-- START EXTRACT TO READ --

Metamath Proof Explorer

Theorem rngohomf

Description: A ring homomorphism is a function. (Contributed by Jeff Madsen, 19-Jun-2010)

Ref Expression
Hypotheses rnghomf.1 
|- G = ( 1st ` R )
rnghomf.2 
|- X = ran G
rnghomf.3 
|- J = ( 1st ` S )
rnghomf.4 
|- Y = ran J
Assertion rngohomf 
|- ( ( R e. RingOps /\ S e. RingOps /\ F e. ( R RngHom S ) ) -> F : X --> Y )

Proof

Step Hyp Ref Expression
1 rnghomf.1 
 |-  G = ( 1st ` R )
2 rnghomf.2 
 |-  X = ran G
3 rnghomf.3 
 |-  J = ( 1st ` S )
4 rnghomf.4 
 |-  Y = ran J
5 eqid 
 |-  ( 2nd ` R ) = ( 2nd ` R )
6 eqid 
 |-  ( GId ` ( 2nd ` R ) ) = ( GId ` ( 2nd ` R ) )

-- END EXTRACT TO READ --
-- START ENTRIES PROVIDED --

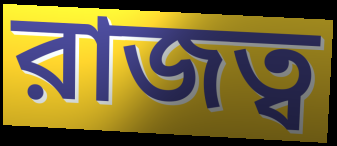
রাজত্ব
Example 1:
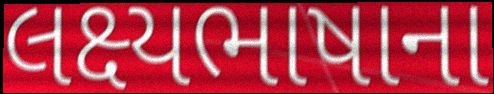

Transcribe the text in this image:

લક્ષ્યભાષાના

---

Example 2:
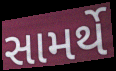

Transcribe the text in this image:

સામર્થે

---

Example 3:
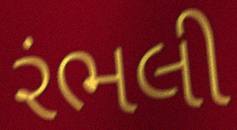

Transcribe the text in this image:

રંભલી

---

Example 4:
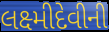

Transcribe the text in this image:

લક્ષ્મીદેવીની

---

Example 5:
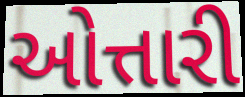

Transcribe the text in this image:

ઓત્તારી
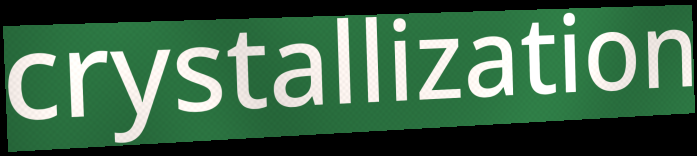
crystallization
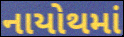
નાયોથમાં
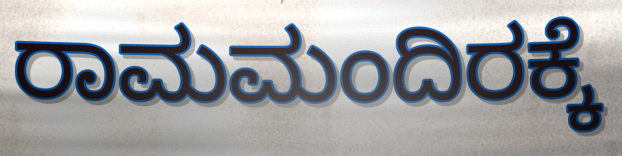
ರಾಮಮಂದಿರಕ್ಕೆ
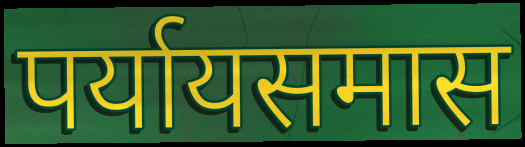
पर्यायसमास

-- END ENTRIES PROVIDED --
-- START ENTRIES PROVIDED --

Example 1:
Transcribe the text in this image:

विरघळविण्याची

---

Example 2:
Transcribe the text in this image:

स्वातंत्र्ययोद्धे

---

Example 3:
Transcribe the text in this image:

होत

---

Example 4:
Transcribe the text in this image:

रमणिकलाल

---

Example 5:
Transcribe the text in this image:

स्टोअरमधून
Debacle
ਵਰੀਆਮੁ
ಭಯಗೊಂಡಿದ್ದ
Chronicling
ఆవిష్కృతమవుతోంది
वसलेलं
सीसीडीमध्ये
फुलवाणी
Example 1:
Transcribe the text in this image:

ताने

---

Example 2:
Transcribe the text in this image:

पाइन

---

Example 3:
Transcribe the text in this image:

-- END ENTRIES PROVIDED --

- WHAT THE EXERCISE ASKS
Repeat the Metamath page word for word from "Description: A ring" to "RngHom S ) ) -> F : X --> Y )". Rely on the Metamath page alone, not on the rows.

- TASK ANSWER
Description: A ring homomorphism is a function. (Contributed by Jeff Madsen, 19-Jun-2010)

Ref Expression
Hypotheses rnghomf.1 
|- G = ( 1st ` R )
rnghomf.2 
|- X = ran G
rnghomf.3 
|- J = ( 1st ` S )
rnghomf.4 
|- Y = ran J
Assertion rngohomf 
|- ( ( R e. RingOps /\ S e. RingOps /\ F e. ( R RngHom S ) ) -> F : X --> Y )